* _The task_: Here is a listing. Write it out again without a single difference.

━━━

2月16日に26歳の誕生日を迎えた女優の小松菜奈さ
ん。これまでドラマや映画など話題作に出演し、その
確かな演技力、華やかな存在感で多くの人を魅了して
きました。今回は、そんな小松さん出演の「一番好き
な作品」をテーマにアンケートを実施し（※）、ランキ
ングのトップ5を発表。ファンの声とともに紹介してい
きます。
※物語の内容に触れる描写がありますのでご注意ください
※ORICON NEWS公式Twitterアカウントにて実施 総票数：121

━━━

* _Task solution_:
2月16日に26歳の誕生日を迎えた女優の小松菜奈さ
ん。これまでドラマや映画など話題作に出演し、その
確かな演技力、華やかな存在感で多くの人を魅了して
きました。今回は、そんな小松さん出演の「一番好き
な作品」をテーマにアンケートを実施し（※）、ランキ
ングのトップ5を発表。ファンの声とともに紹介してい
きます。
※物語の内容に触れる描写がありますのでご注意ください
※ORICON NEWS公式Twitterアカウントにて実施 総票数：121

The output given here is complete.